**AIM OF THE EXERCISE**. Reproduce each of the following items verbatim, omitting the pictures from your answer.

══════════════════════════════

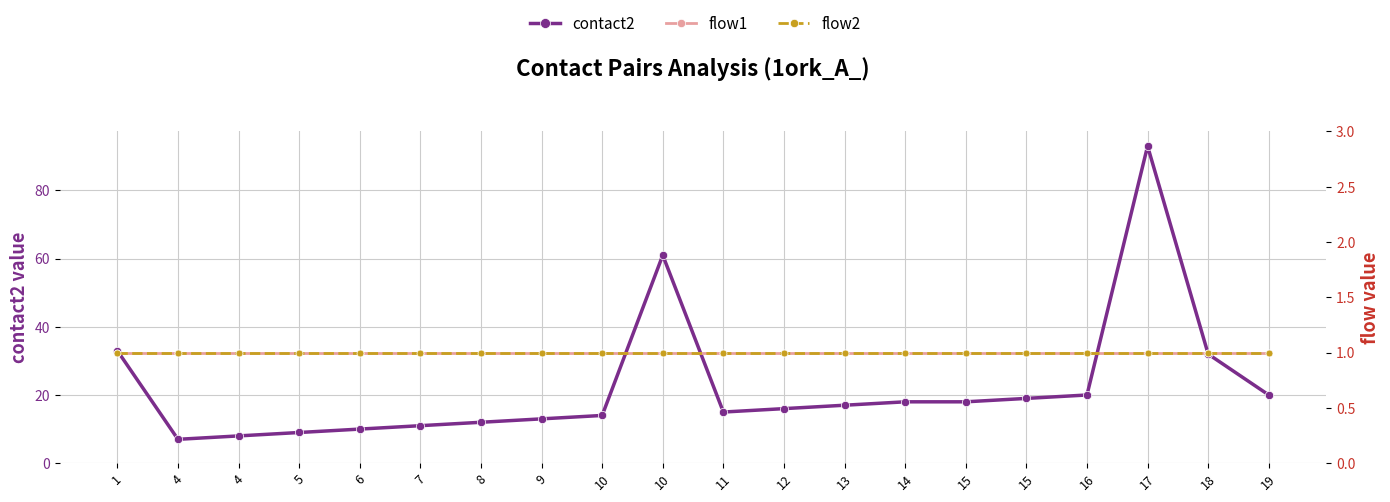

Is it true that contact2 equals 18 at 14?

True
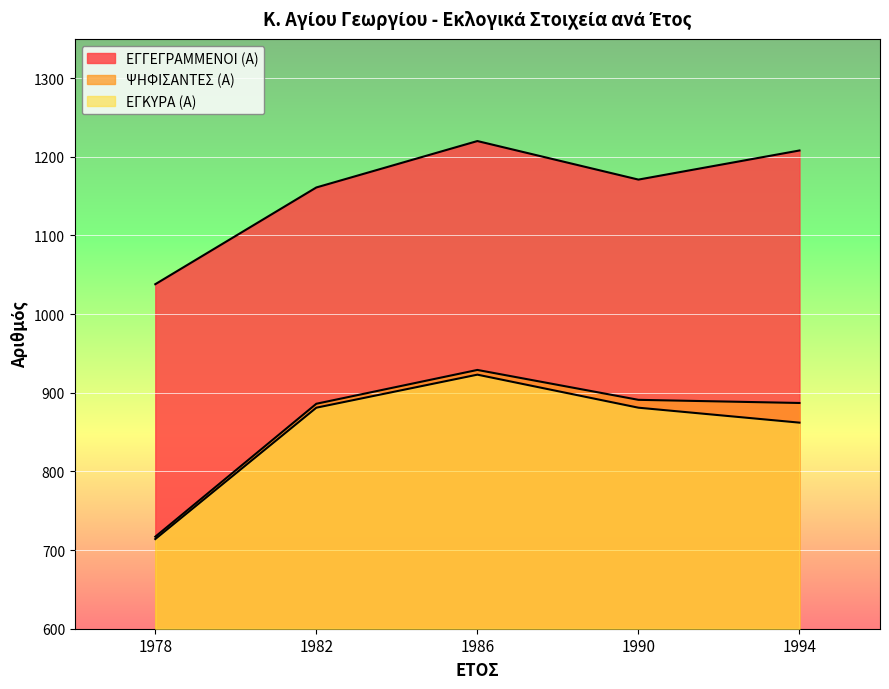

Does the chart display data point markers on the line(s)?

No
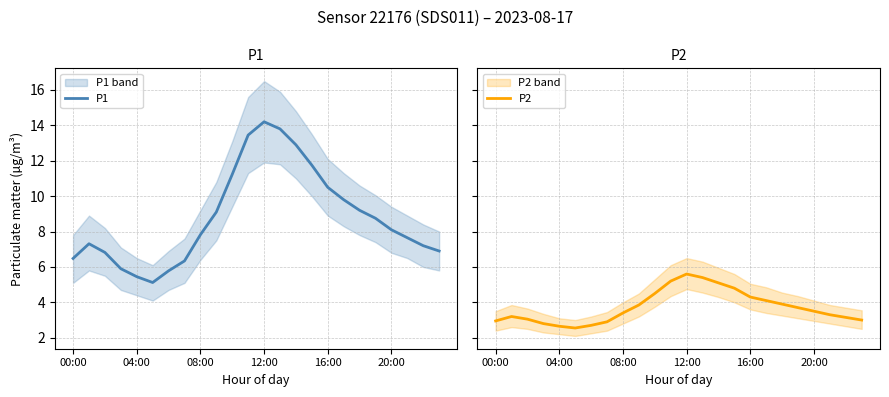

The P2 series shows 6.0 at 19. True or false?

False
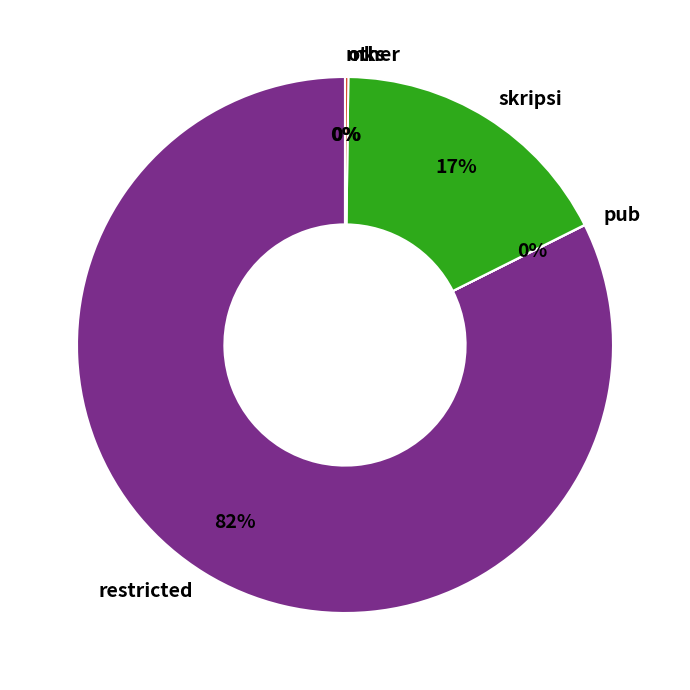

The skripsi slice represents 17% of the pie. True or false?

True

══════════════════════════════

**RESPONSE AREA**.
Is it true that contact2 equals 18 at 14?

True

Does the chart display data point markers on the line(s)?

No

The P2 series shows 6.0 at 19. True or false?

False

The skripsi slice represents 17% of the pie. True or false?

True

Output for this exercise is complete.